The key to improving the performance of a very complicated system is to analyze it well enough to find the bottlenecks, or places where most of the resources are consumed. There is not much sense in optimizing a function that accounts for only 1% of the computation time. As a rule of thumb you should think carefully before doing anything unless you think it is going to make the system or a significant part of it at least twice as fast. There is usually a way to do this. Consider the test and quality assurance effort that your change will require. Each change brings a test burden with it, so it is much better to have a few big changes.

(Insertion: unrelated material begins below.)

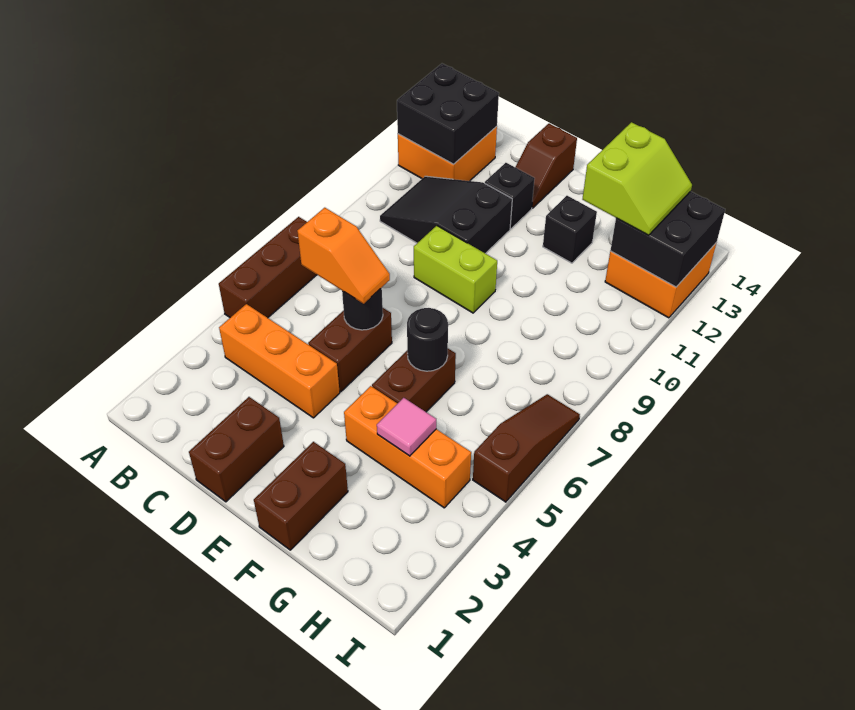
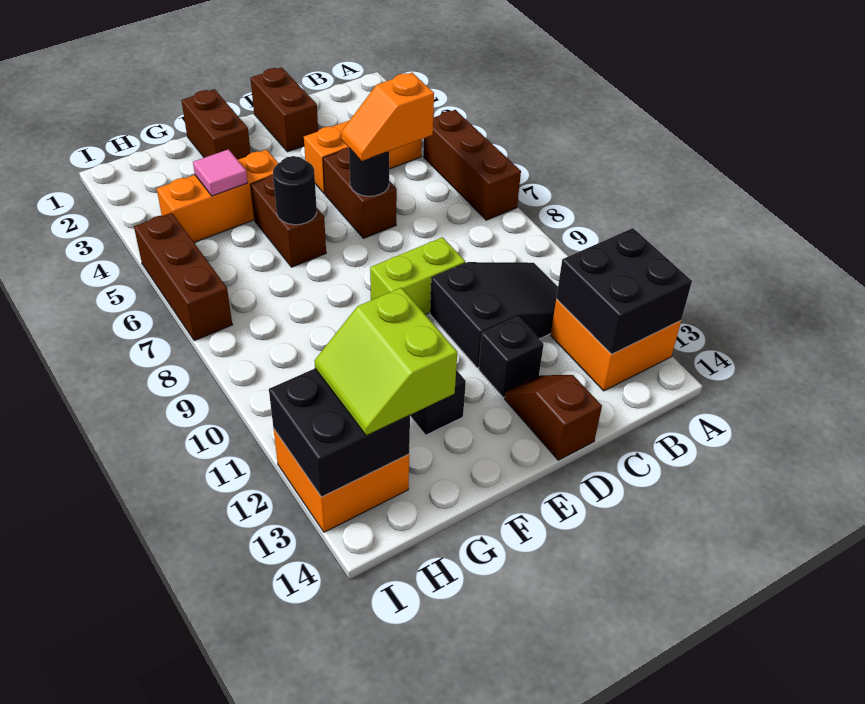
brown 1x3 slope [473,394,580,502] -> brown 1x3 brick [134,213,232,341]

After you’ve made a two-fold improvement in something, you need to at least rethink and perhaps reanalyze to discover the next-most-expensive bottleneck in the system, and attack that to get another two-fold improvement.
Often, the bottlenecks in performance will be an example of counting cows by counting legs and dividing by four, instead of counting heads. For example, I’ve made errors such as failing to provide a relational database system with a proper index on a column I look up a lot, which probably made it at least 20 times slower. Other examples include doing unnecessary I/O in inner loops, leaving in debugging statements that are no longer needed, unnecessary memory allocation, and, in particular, inexpert use of libraries and other subsystems that are often poorly documented with respect to performance. This kind of improvement is sometimes called low-hanging fruit, meaning that it can be easily picked to provide some benefit.
What do you do when you start to run out of low-hanging fruit? Well, you can reach higher, or chop the tree down. You can continue making small improvements or you can seriously redesign a system or a subsystem. (This is a great opportunity to use your skills as a good programmer, not only in the new design but also in convincing your boss that this is a good idea.) However, before you argue for the redesign of a subsystem, you should ask yourself whether or not your proposal will make it five to ten time better.
How to Know When to Apply Fancy Computer Science
There is a body of knowledge about algorithms, data structures, mathematics, and other gee-whiz stuff that most programmers know about but rarely use. In practice, this wonderful stuff is too complicated and generally unnecessary. There is no point in improving an algorithm when most of your time is spent making inefficient database calls, for instance. An unfortunate amount of programming consists of getting systems to talk to each other and using very simple data structures to build a nice user interface.
When is high technology the appropriate technology? When should you crack a book to get something other than a run-of-the-mill algorithm? It is sometimes useful to do this but it should be evaluated carefully.
The three most important considerations for the potential computer science technique are:
- Is it well encapsulated so that the risk to other systems is low and the overall increase in complexity and maintenance cost is low?
- Is the benefit startling (for example, a factor of two in a mature system or a factor of ten in a new system)?
- Will you be able to test and evaluate it effectively?
If a well-isolated algorithm that uses a slightly fancy algorithm can decrease hardware cost or increase performance by a factor of two across an entire system, then it would be criminal not to consider it. One of the keys to arguing for such an approach is to show that the risk is really quite low, since the proposed technology has probably been well studied, the only issue is the risk of integration. Here a programmer’s experience and judgment can truly synergize with the fancy technology to make integration easy.